TOKYO -- Fifty-two percent of respondents to a Mainichi Shimbun opinion survey are against continuing land reclamation work for the construction of a military base off the Henoko district of Nago, Okinawa Prefecture, to replace U.S. Marine Corps Air Station Futenma in the southernmost prefecture, far surpassing the 29 percent who supported the move.

The nationwide poll, conducted on March 16 and 17, came as the government pushes forward with work to transfer the Futenma airstrip in Ginowan to the south, even after a prefecture-wide referendum on Feb. 24 found more than 70 percent of voters opposed the relocation.

Meanwhile, when asked their thoughts on if a U.S. military base in Okinawa Prefecture was to be transferred to an area where the pollees live, 62 percent said they would oppose such a move, well over the 21 percent who said they would accept it. Seventeen percent did not give any response to the question.

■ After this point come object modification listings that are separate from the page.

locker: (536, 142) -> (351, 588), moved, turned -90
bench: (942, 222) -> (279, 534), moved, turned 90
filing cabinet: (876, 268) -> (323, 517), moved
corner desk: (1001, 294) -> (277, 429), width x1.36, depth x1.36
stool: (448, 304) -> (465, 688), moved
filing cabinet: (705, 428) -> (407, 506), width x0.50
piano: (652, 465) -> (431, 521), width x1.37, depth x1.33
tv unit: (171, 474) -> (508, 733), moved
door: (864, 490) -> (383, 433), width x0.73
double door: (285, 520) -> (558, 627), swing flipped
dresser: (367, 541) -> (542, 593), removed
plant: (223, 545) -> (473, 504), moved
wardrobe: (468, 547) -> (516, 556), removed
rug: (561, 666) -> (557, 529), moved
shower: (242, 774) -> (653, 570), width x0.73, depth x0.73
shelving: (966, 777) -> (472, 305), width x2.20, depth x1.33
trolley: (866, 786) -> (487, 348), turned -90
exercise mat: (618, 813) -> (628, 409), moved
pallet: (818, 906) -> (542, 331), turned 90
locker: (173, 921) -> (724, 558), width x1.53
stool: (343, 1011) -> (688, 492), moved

Among respondents who objected to the continuation of land reclamation work off Henoko, 84 percent did not want to see a U.S. military base moved to their own communities, while 10 percent approved such a base relocation.

On the other hand, among respondents in favor of proceeding with the landfill work, 52 percent approved a base transfer to their region, while 42 percent disapproved.

The poll also queried about the Ministry of Health, Labor and Welfare's statistics irregularities in the Monthly Labor Survey, which resulted in tens of millions of people being shortchanged by tens of billions of yen in work-related benefits. While the ministry's special inspection commission concluded in its reinvestigation report into the scandal that the ministry provided false explanations but that there was no systematic cover-up of the irregularities, 70 percent of pollees said they were unconvinced by the conclusion. Only 13 percent said they were won over by such explanations.

Even among supporters of the Cabinet of Prime Minister Shinzo Abe, 56 percent answered that they were unconvinced by the panel's report.

The approval rating for the Abe Cabinet slightly climbed to 39 percent, up 1 percentage point from the previous survey conducted in February, while the disapproval rating rose 2 points to 41 percent.